* _DIRECTIVE_: In the entries below, repeat word for word the lines starting at the one that contains "trivially, because this" and ending at the one that contains "It *should* work", including both of those lines.

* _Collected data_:
+++
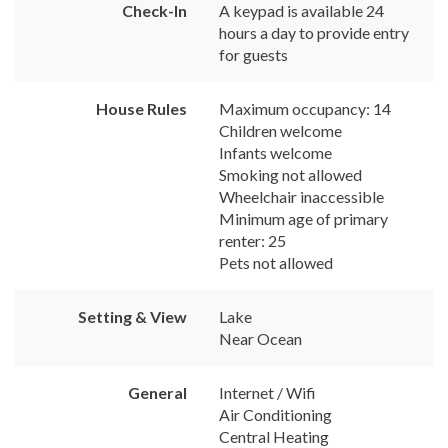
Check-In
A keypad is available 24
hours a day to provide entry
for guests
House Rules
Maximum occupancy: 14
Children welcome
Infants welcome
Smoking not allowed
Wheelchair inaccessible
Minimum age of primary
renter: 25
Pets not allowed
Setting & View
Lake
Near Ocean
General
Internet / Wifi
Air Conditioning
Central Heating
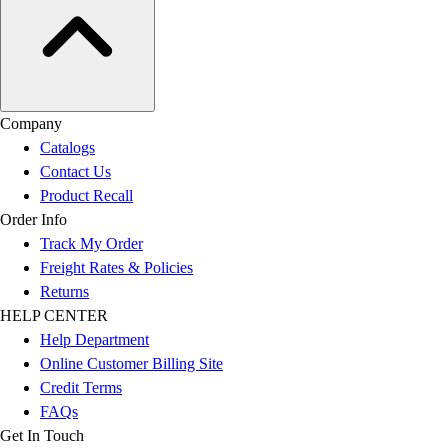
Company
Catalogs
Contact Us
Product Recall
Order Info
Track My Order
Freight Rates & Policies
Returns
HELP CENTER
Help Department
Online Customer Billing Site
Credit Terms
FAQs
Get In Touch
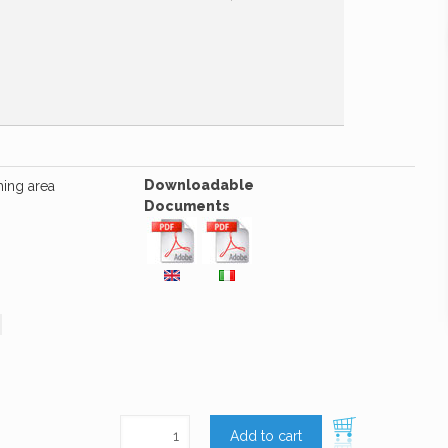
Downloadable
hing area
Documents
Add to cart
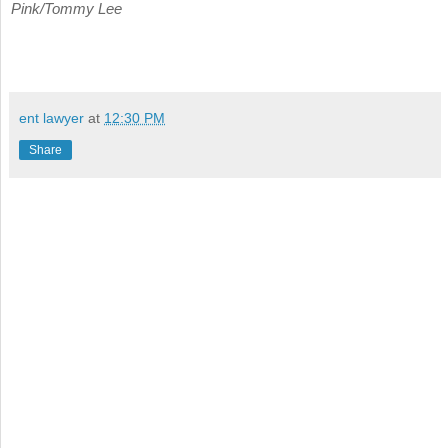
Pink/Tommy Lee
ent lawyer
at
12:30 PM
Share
+++
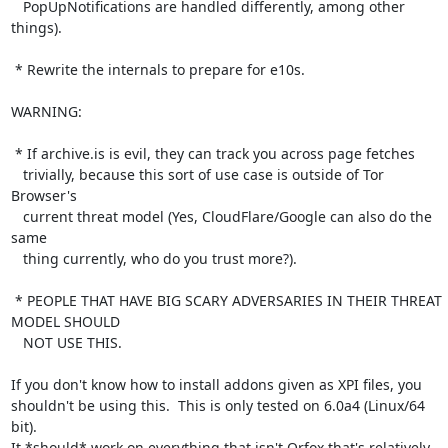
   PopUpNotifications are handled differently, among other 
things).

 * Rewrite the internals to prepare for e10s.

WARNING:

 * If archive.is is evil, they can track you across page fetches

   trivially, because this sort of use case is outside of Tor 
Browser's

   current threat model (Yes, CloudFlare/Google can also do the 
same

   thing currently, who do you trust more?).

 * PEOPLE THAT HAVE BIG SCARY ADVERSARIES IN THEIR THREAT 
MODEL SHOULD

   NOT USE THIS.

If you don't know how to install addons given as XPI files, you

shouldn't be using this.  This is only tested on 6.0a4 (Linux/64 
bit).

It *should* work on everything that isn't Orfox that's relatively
+++
* _WRITTEN REPLY_:
   trivially, because this sort of use case is outside of Tor 
Browser's

   current threat model (Yes, CloudFlare/Google can also do the 
same

   thing currently, who do you trust more?).

 * PEOPLE THAT HAVE BIG SCARY ADVERSARIES IN THEIR THREAT 
MODEL SHOULD

   NOT USE THIS.

If you don't know how to install addons given as XPI files, you

shouldn't be using this.  This is only tested on 6.0a4 (Linux/64 
bit).

It *should* work on everything that isn't Orfox that's relatively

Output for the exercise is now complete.